The Tiger E1 was designed as a budget 'single donor' kit and is rather compromised as a result; mainly because it re-uses the donor Sierra semi-trailing arm rear suspension, which is fundamentally unsuited to a 'Seven' type car. It's ok as a budget fun car, but you can do better...

Don't get confused between the LocUst and the LowcOst. The Locust was a plan-built car with a plywood body mounted on a very simple ladder frame chassis. It was a nice DIY project for the builder, but personally I wouldn't want to pay actual money for one.
----------
To do:
- A) Answer these questions about the kit car excerpt:
(i) What rear suspension does the Tiger E1 re-use from its donor?
(ii) What was the Locust's body made of?
(iii) What kind of chassis was the Locust's body mounted on?
- B) Identify every line in the rows that contains the string "yakalama", and copy each of those lines out in full.

Extracted page text data
----------
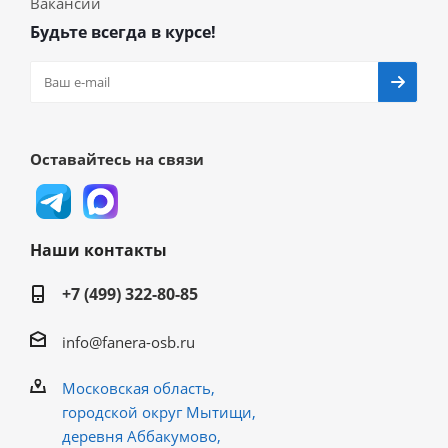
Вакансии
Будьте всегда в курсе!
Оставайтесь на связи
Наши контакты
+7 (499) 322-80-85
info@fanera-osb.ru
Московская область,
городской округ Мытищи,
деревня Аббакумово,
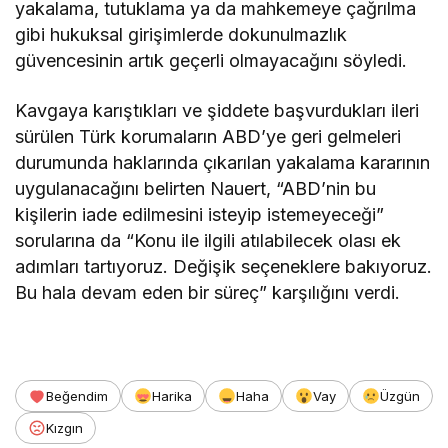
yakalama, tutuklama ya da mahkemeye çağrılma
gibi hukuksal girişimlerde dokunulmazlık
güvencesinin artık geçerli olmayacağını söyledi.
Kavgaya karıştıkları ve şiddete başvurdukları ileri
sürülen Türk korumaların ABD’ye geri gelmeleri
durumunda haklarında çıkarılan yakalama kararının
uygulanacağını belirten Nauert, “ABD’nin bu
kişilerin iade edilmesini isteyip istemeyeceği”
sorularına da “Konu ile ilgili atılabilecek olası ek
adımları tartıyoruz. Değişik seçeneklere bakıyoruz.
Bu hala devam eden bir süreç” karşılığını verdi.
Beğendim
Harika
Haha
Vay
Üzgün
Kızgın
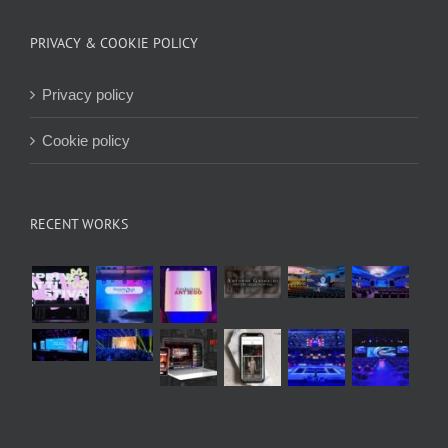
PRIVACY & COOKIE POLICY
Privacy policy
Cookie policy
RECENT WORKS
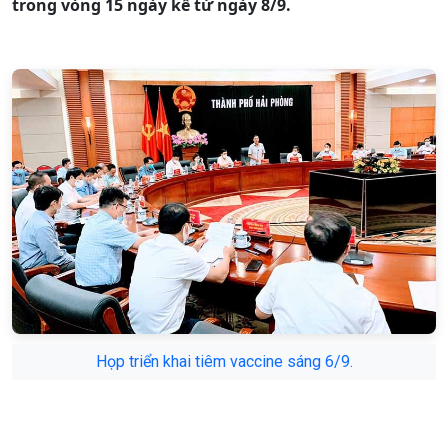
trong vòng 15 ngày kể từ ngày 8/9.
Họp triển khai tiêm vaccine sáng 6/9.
----------
Answers by task:
- A)
(i) The donor Sierra semi-trailing arm rear suspension.
(ii) Plywood.
(iii) A very simple ladder frame chassis.

- B)
yakalama, tutuklama ya da mahkemeye çağrılma
durumunda haklarında çıkarılan yakalama kararının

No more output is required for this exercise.